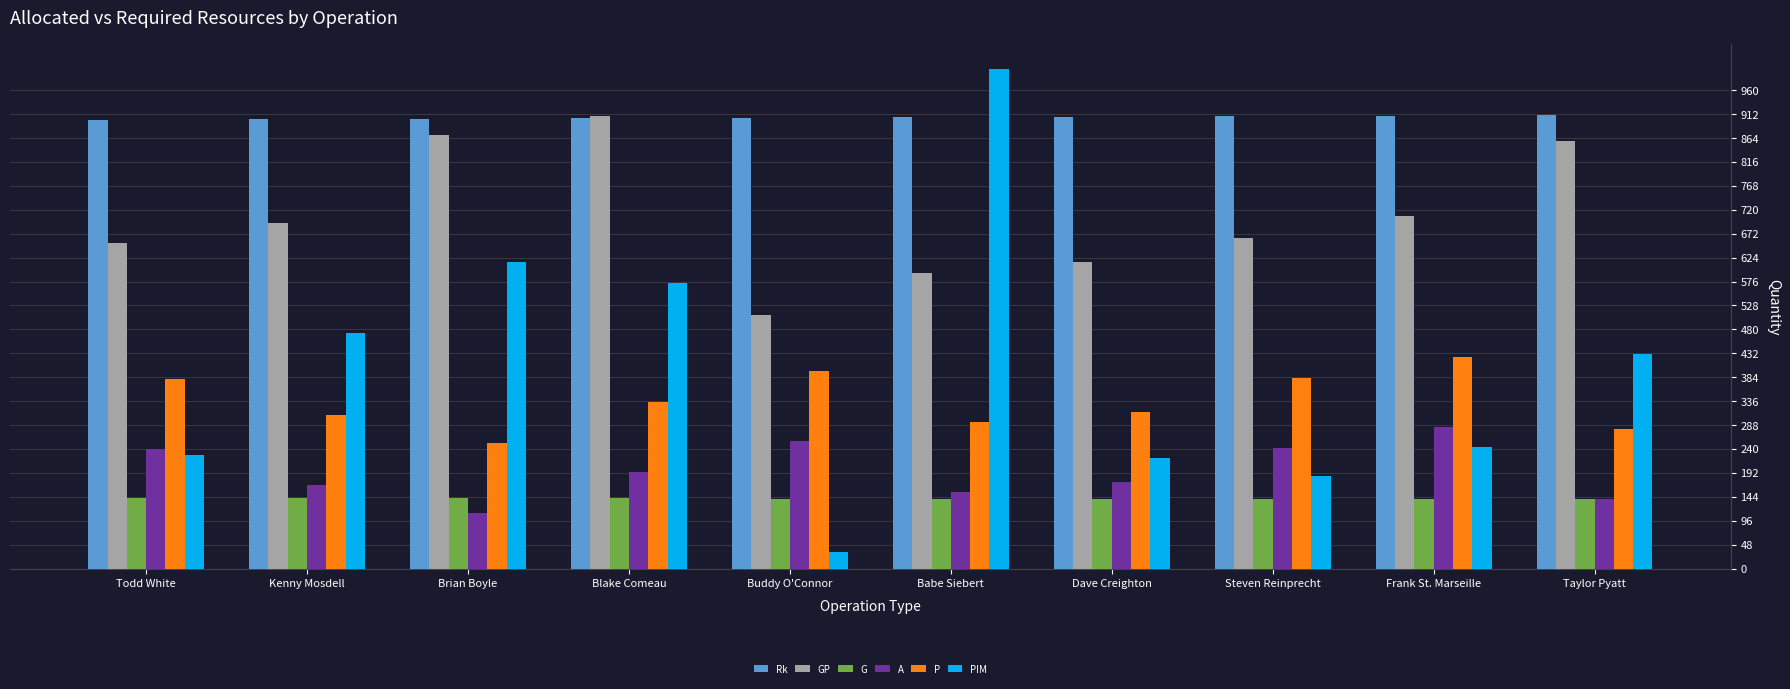

The value of A at Blake Comeau is 50. True or false?

False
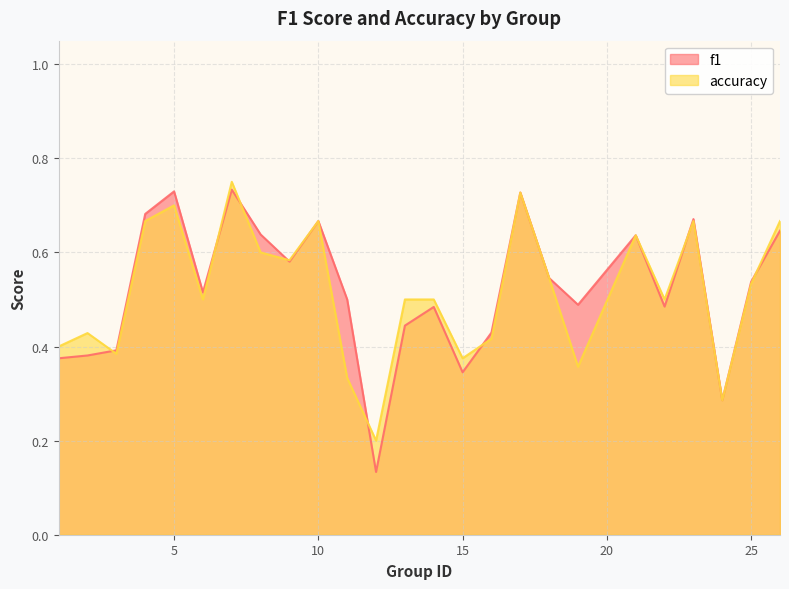

At which label is f1 closest to 0?

12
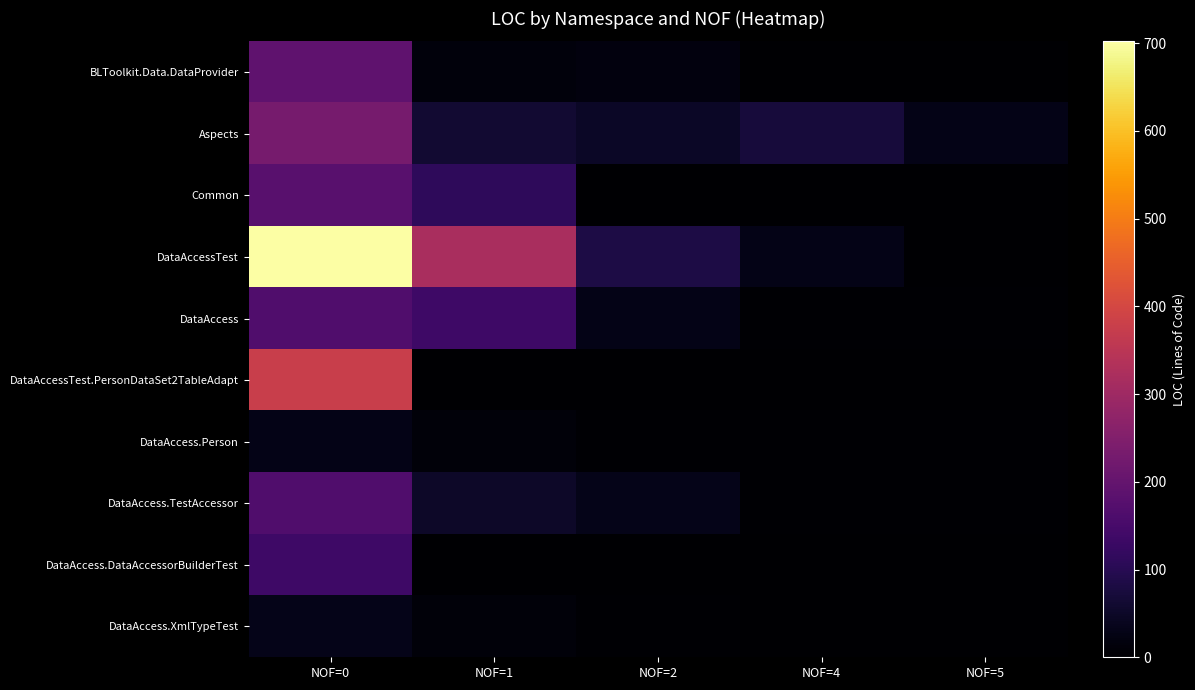

Rank the series by their maximum value, from lowest to highest.

DataAccess.Person, DataAccess.XmlTypeTest, DataAccess.DataAccessorBuilderTest, DataAccess, DataAccess.TestAccessor, Common, BLToolkit.Data.DataProvider, Aspects, DataAccessTest.PersonDataSet2TableAdapt, DataAccessTest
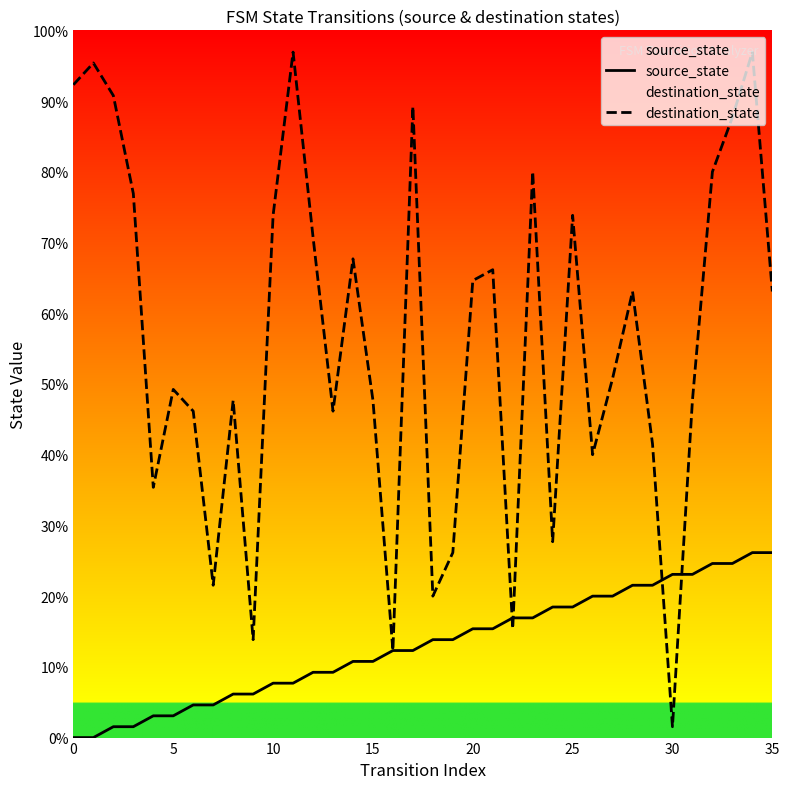

Between which two adjacent categories do destination_state and source_state first intersect?

21 and 22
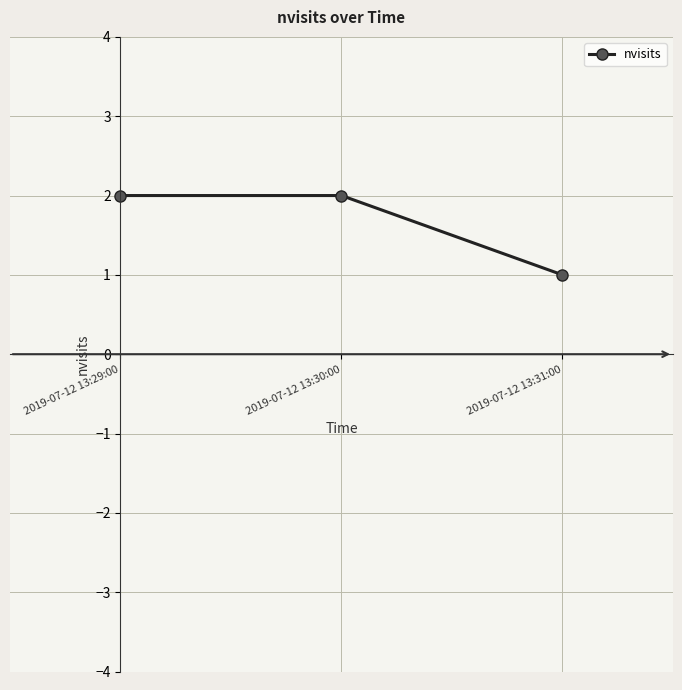

Which has a higher value, 2019-07-12 13:31:00 or 2019-07-12 13:29:00?

2019-07-12 13:29:00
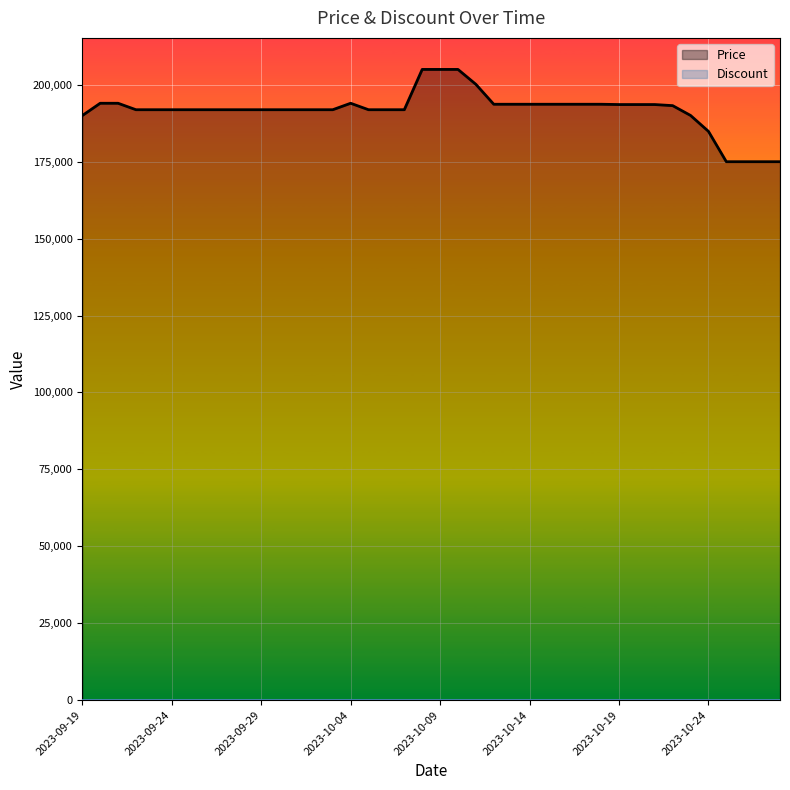

What is the difference between the maximum and minimum values in the Price series?

30000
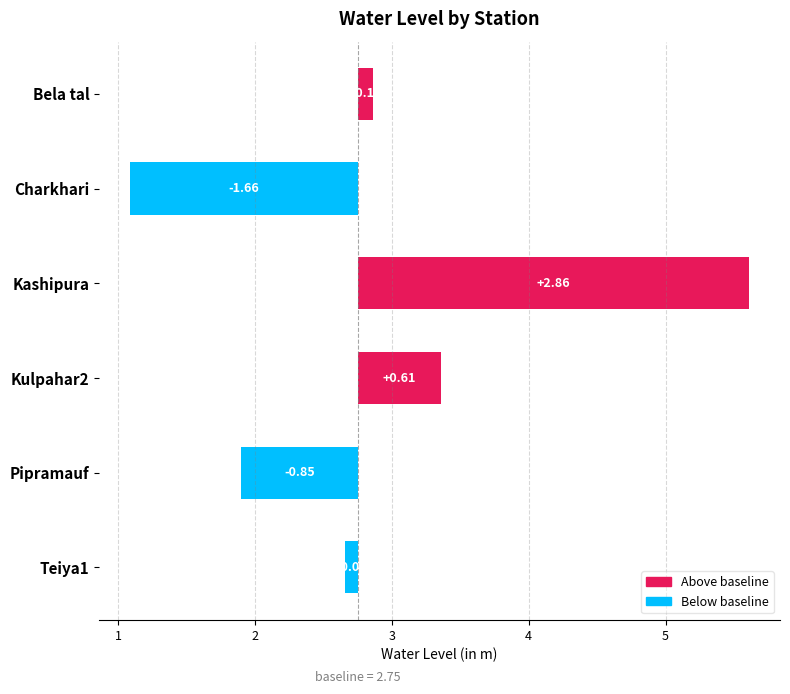

List the labels in order of value, largest first.

2, 3, 0, 5, 4, 1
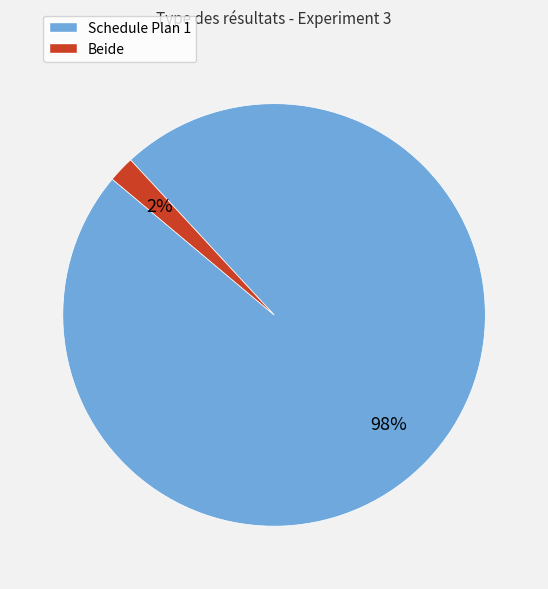

To the nearest percent, what portion does Schedule Plan 1 represent?

98%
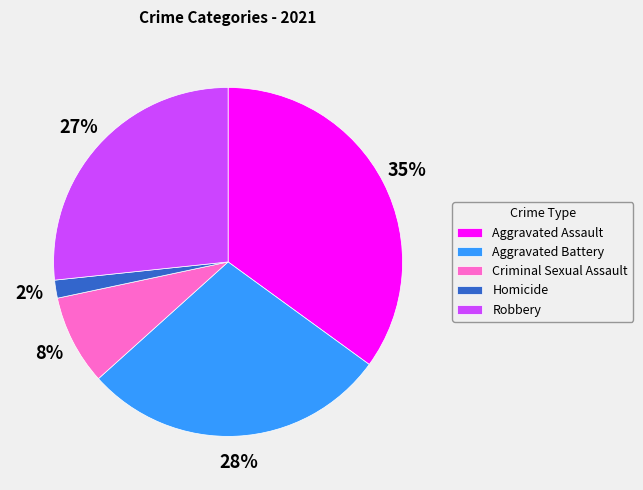

Does Robbery represent more than half of the total?

No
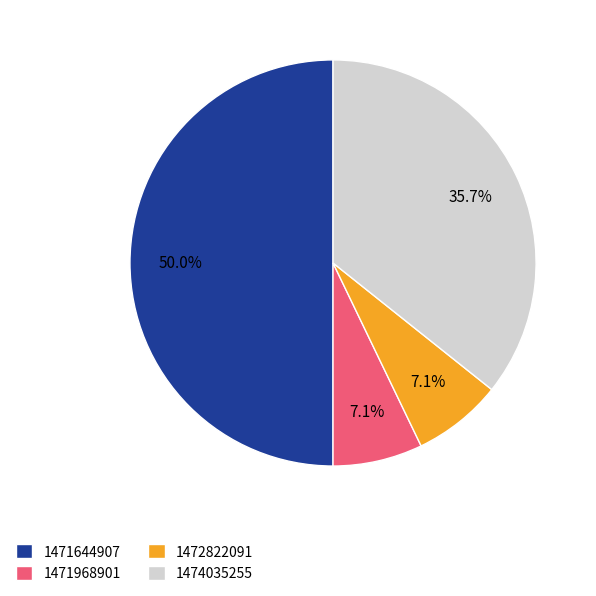

How many segments does this pie chart have?

4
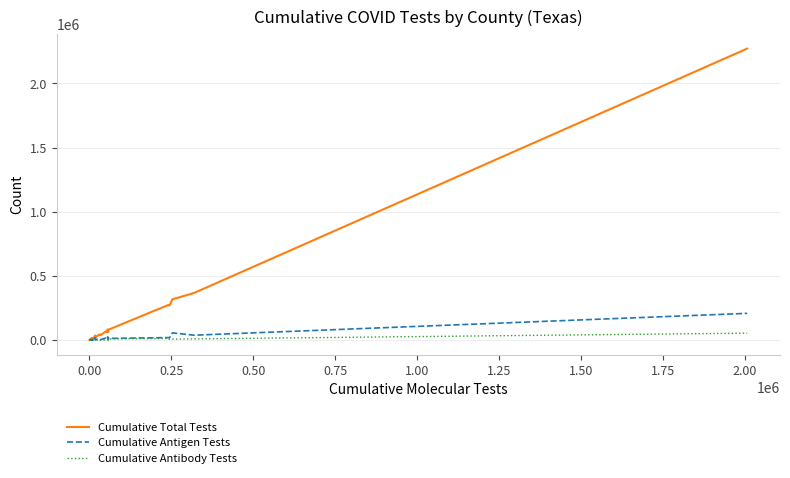

What is the highest value of the Cumulative Total Tests series?

2270435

**ABOUT THIS EXERCISE:** Could you write out all the lines above again with "series" swapped for "data set" everywhere it occurs, changing nothing else and leaving out the pictures?

**TASK ANSWER:**
The value of A at Blake Comeau is 50. True or false?

False

At which label is f1 closest to 0?

12

Rank the data set by their maximum value, from lowest to highest.

DataAccess.Person, DataAccess.XmlTypeTest, DataAccess.DataAccessorBuilderTest, DataAccess, DataAccess.TestAccessor, Common, BLToolkit.Data.DataProvider, Aspects, DataAccessTest.PersonDataSet2TableAdapt, DataAccessTest

Between which two adjacent categories do destination_state and source_state first intersect?

21 and 22

Which has a higher value, 2019-07-12 13:31:00 or 2019-07-12 13:29:00?

2019-07-12 13:29:00

What is the difference between the maximum and minimum values in the Price data set?

30000

List the labels in order of value, largest first.

2, 3, 0, 5, 4, 1

To the nearest percent, what portion does Schedule Plan 1 represent?

98%

Does Robbery represent more than half of the total?

No

How many segments does this pie chart have?

4

What is the highest value of the Cumulative Total Tests data set?

2270435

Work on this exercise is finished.